** Extract provided **
┌──

If you like cheese, you’re going to fall in love with saganaki and want to order it as a starter before every meal. It’s really just fried cheese. It is named for the frying pan it is made in. I wanted to make it at home so I set about trying to find what cheese was used, when I found out that it can be made with a few different types of Greek cheese that can withstand high heat before melting, like halloumi, kasseri or graviera.
Keftedes are Greek fried meatballs. They’re usually served as an appetizer just with some tomato sauce poured over the top, but can be found as a more substantial dish with rice. You might also see this word tacked onto the end of other dishes, like Revithiakeftedes (fried chickpea balls) or Domatokeftedes (fried tomato fritters).
6. Soutzoukakia me Hilopitakia
Another popular dish for lunch is Soutzoukakia me Hilopitakia, which is another form of meatballs served on top of egg pasta with tomato sauce. Think of it as the Greek version of spaghetti and meatballs.
You may have had these before – usually from a jar you can buy at the grocery. It’s a rice and herb-stuffed grape leaf, usually served as an appetizer or part of a mezze platter. I’ve eaten them many times, but never handmade, and let me just say, they are way better than anything you can get at the store.
One of my favorite dishes to order for dinner is souvlaki. We’ve even made it here at Savored Journeys for our international cooking series. If you want the recipe, check here. Lamb souvlaki is marinated and grilled, making it so tender and flavorful. It’s often served with rice or pita and eaten alongside a greek salad.
If you have a sweet tooth, you will love these little doughnuts. They’re fried and crispy on the outside, but light and fluffy in the middle. They are also dusted with cinnamon and smothered in honey, so be prepared for the serious sugar boost you’ll get from eating just one! you can sometimes also find them sprinkled with nuts.
A traditional Greek street food, koulouria is likely the first thing you’ll see upon entering the city, because there are often many street stands selling it. It’s great for tourist because you can just grab one and walk around with it for a snack, but you’ll find that the locals mostly eat it for breakfast.
11. Lamb Kleftiko
Lamb Kleftiko is a delicious stewed dish made by sealing the lamb and accountraments up into a parcel of parchment paper. Once it’s been cooked for hours, the stew inside the packet is so tender and the flavors are all melded together. It’s a great dish to order on a chilly fall evening.

└──

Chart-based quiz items
┌──

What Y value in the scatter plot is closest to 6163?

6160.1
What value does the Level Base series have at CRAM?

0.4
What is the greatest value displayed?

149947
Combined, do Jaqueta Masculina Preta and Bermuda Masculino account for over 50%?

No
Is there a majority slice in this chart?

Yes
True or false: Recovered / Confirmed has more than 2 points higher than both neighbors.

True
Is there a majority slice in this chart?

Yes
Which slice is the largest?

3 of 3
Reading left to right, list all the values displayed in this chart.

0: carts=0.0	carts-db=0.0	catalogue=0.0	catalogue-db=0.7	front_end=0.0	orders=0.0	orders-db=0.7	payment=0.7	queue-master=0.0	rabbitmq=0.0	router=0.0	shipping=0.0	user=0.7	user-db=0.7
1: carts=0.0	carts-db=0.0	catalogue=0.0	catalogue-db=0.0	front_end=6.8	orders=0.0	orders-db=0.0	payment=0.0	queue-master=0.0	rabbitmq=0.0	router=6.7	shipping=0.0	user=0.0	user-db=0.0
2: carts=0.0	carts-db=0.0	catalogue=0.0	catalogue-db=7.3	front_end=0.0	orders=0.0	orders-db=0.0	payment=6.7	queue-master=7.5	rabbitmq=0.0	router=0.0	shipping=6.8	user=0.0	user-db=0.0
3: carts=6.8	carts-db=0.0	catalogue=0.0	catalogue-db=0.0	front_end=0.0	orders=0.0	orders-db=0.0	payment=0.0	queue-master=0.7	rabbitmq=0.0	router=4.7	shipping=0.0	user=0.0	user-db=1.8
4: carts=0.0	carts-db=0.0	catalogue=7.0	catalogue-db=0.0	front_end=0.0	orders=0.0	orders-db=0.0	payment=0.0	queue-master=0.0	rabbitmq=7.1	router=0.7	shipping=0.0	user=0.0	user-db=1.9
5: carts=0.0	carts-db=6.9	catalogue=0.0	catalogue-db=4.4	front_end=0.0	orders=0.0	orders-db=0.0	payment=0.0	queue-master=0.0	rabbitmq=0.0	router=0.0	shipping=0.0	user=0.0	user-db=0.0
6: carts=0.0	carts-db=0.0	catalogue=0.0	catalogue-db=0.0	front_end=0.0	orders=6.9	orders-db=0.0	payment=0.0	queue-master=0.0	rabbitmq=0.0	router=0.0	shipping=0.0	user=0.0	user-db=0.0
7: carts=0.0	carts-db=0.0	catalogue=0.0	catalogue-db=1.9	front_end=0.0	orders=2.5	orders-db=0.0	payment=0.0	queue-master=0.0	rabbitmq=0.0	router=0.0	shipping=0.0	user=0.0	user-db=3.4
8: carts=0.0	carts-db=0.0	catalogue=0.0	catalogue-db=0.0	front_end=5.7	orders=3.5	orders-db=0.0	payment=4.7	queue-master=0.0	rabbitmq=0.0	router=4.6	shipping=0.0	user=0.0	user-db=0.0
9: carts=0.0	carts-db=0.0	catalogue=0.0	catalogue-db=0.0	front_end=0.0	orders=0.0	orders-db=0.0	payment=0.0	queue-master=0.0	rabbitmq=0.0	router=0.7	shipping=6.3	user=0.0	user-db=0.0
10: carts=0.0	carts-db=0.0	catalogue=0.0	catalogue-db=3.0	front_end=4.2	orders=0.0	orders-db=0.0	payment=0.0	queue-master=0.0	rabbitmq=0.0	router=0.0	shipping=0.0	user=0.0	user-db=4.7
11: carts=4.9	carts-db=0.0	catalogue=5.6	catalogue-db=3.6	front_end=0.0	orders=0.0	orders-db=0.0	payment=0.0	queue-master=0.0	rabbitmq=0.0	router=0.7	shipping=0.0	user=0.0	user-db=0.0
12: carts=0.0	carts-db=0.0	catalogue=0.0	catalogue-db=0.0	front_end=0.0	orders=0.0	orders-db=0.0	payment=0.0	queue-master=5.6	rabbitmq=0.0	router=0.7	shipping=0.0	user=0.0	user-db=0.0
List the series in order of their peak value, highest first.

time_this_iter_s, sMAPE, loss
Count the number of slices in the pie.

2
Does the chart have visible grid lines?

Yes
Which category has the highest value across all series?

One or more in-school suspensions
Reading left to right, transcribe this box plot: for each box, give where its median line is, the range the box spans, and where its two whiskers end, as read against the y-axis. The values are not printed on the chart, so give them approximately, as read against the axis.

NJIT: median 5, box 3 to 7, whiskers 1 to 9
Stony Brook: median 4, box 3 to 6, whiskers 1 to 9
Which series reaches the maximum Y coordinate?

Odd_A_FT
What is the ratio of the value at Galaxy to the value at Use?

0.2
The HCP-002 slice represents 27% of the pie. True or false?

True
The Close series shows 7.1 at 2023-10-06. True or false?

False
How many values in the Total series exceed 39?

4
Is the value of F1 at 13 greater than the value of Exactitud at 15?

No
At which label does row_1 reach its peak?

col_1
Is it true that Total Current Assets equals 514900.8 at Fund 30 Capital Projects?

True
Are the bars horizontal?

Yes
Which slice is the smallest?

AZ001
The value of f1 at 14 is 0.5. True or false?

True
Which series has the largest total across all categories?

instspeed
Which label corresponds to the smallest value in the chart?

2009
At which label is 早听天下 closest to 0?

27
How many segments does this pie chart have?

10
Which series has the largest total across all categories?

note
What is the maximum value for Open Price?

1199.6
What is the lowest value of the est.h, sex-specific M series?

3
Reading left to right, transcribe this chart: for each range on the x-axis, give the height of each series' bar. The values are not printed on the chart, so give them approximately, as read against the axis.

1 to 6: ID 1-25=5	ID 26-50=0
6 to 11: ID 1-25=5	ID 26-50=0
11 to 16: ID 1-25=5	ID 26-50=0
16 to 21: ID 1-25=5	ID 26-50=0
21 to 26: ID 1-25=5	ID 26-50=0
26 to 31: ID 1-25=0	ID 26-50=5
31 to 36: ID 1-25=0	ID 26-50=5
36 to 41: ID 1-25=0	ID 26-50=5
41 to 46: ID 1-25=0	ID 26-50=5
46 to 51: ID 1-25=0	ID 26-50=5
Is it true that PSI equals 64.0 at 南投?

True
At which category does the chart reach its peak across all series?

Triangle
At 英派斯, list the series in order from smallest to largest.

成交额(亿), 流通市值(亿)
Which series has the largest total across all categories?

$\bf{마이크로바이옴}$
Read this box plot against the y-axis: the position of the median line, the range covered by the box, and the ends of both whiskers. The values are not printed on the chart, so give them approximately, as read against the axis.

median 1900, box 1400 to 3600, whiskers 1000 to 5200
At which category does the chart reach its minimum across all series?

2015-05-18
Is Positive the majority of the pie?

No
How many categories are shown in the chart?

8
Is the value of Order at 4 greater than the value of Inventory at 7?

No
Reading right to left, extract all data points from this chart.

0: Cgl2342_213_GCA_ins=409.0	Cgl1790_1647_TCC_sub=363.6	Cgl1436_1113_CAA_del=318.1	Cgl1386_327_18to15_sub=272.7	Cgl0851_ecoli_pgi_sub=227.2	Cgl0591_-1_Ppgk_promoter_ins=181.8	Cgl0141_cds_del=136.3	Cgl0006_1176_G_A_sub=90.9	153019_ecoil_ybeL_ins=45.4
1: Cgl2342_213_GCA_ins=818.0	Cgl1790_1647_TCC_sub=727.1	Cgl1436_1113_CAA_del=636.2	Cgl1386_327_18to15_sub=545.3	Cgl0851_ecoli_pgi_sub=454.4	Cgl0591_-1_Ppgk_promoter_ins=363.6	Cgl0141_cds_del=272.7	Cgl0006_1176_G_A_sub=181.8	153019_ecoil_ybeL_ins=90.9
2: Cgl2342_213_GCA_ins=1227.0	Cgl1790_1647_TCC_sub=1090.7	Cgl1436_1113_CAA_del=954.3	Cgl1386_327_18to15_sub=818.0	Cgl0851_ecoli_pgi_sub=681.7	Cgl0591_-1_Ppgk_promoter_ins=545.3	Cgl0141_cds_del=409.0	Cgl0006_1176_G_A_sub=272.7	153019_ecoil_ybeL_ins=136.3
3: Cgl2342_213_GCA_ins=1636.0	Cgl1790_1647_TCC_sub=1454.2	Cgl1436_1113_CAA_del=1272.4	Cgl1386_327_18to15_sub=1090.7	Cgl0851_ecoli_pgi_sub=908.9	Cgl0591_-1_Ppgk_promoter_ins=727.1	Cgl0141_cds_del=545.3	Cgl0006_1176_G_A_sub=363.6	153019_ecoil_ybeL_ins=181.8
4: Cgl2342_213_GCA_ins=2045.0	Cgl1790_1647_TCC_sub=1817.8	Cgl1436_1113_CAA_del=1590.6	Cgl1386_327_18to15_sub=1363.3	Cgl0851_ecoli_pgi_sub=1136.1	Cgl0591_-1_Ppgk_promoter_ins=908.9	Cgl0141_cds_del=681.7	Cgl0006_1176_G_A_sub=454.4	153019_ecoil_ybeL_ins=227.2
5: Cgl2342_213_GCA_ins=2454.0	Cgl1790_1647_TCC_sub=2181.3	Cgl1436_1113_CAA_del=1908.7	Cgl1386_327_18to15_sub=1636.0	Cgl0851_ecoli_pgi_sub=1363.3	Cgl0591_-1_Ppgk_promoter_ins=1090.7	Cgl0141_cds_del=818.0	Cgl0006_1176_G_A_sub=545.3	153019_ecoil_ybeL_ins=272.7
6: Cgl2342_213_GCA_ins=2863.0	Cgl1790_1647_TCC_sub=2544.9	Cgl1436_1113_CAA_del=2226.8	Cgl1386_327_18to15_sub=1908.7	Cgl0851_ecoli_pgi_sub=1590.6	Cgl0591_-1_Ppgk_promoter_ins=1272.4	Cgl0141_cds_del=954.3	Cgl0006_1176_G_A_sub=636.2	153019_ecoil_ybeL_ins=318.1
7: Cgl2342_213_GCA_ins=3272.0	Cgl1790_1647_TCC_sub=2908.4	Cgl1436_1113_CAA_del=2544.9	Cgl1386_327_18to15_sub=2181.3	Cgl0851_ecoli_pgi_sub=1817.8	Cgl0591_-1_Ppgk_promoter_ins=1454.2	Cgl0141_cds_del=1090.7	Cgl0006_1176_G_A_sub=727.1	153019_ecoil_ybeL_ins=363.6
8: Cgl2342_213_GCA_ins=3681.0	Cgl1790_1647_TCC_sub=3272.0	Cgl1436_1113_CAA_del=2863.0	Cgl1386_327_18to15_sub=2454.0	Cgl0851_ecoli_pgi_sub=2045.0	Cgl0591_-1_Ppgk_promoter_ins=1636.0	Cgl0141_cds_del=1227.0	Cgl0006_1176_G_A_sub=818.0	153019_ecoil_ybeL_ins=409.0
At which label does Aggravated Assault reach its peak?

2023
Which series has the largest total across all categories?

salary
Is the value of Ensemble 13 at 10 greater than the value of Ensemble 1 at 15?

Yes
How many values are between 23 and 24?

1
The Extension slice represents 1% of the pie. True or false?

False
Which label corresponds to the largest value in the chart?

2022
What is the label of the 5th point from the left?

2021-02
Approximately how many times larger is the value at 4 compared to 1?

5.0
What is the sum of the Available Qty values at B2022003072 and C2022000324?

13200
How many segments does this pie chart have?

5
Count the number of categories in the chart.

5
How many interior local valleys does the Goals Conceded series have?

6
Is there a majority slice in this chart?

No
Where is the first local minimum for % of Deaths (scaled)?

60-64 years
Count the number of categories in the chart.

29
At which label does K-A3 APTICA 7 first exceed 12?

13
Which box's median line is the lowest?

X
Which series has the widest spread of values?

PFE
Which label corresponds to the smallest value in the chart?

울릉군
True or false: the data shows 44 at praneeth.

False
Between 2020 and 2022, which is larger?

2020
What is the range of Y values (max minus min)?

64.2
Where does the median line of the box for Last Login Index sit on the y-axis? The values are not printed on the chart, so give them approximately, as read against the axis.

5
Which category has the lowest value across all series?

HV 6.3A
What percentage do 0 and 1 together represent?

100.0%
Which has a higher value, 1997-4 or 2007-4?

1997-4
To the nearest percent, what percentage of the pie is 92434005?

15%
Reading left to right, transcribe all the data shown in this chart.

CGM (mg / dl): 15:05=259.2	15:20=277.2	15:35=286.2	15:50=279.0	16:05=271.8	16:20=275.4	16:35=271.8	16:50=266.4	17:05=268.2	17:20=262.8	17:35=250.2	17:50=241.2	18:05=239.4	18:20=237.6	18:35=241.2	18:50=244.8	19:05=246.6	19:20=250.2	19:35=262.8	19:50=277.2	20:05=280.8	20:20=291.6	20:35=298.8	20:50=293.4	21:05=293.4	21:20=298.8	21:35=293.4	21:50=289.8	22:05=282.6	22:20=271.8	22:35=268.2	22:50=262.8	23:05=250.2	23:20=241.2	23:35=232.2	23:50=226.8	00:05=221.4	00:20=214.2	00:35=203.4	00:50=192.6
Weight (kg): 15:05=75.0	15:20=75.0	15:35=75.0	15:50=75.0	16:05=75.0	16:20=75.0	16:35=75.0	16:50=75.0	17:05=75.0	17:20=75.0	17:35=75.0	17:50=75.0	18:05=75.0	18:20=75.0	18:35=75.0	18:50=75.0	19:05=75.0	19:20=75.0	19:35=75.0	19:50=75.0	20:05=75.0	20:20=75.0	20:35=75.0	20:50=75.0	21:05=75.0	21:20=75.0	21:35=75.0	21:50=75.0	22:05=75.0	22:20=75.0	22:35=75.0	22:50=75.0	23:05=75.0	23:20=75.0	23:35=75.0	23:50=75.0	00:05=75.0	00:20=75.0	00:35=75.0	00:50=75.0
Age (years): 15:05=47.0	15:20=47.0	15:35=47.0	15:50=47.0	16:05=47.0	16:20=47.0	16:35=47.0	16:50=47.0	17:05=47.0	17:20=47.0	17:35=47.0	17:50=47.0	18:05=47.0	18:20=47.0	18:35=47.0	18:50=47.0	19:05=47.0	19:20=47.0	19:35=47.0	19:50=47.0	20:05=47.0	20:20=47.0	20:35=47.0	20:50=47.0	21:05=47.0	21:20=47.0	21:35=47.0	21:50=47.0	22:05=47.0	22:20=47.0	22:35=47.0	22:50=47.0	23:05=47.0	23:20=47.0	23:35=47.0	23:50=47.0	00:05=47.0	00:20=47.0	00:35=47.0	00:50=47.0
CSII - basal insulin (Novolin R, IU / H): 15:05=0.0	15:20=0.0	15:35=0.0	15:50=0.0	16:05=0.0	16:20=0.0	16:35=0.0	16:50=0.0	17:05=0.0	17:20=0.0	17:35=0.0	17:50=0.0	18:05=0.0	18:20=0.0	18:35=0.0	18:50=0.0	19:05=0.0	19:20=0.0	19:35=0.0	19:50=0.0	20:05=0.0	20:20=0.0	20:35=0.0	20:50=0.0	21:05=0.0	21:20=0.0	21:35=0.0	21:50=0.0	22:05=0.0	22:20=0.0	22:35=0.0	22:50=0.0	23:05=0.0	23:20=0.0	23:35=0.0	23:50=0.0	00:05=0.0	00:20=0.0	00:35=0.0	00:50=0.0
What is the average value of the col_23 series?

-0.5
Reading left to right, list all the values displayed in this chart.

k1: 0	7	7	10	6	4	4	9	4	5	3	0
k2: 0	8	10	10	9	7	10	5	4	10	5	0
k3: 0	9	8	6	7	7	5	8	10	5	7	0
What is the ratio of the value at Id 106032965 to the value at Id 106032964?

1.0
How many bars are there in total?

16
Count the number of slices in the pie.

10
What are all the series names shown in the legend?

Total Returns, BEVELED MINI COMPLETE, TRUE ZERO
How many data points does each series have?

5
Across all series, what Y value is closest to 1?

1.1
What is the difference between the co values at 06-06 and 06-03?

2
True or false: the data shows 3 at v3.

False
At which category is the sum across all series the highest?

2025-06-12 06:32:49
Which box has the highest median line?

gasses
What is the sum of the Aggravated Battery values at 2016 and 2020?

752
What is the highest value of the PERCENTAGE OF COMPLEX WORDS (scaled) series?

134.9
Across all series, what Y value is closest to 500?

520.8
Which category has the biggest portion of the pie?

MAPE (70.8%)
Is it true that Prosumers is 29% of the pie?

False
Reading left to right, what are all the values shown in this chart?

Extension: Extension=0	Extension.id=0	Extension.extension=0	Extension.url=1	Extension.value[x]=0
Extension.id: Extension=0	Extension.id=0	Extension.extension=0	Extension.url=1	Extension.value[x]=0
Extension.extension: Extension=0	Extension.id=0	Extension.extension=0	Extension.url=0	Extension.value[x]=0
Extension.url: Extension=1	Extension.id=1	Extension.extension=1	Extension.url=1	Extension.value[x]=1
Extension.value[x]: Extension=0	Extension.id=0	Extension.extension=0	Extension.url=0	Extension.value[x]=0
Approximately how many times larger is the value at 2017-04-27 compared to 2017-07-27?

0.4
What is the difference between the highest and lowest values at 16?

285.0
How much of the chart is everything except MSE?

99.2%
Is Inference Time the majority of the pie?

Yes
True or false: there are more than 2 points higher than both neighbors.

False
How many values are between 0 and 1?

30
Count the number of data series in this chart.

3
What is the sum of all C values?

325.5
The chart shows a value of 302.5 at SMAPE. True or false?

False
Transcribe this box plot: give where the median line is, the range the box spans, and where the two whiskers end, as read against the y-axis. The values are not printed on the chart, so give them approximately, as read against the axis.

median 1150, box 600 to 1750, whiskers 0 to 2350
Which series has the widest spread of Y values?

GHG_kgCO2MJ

└──

** Exercise **
Using the text on Greek dishes, explain why koulouria is likely the first thing you'll see upon entering the city.

** The completed task **
There are often many street stands selling koulouria, a traditional Greek street food, so it is likely to be the first thing you notice on entering the city.